WORK REQUIRED ▸
Copy the text of every record below verbatim, line for line, and leave out the pictures.
*** TASK INPUTS ***
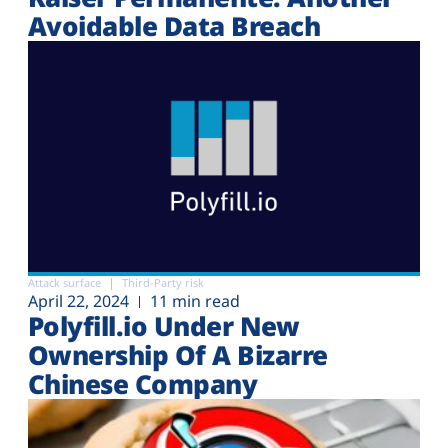
Avoidable Data Breach
Attack surface
Third-Party risk
April 22, 2024
11 min read
Polyfill.io Under New
Ownership Of A Bizarre
Chinese Company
*** End of TASK INPUTS ***
EXERCISE SOLUTION ▸
Avoidable Data Breach
Attack surface
Third-Party risk
April 22, 2024
11 min read
Polyfill.io Under New
Ownership Of A Bizarre
Chinese Company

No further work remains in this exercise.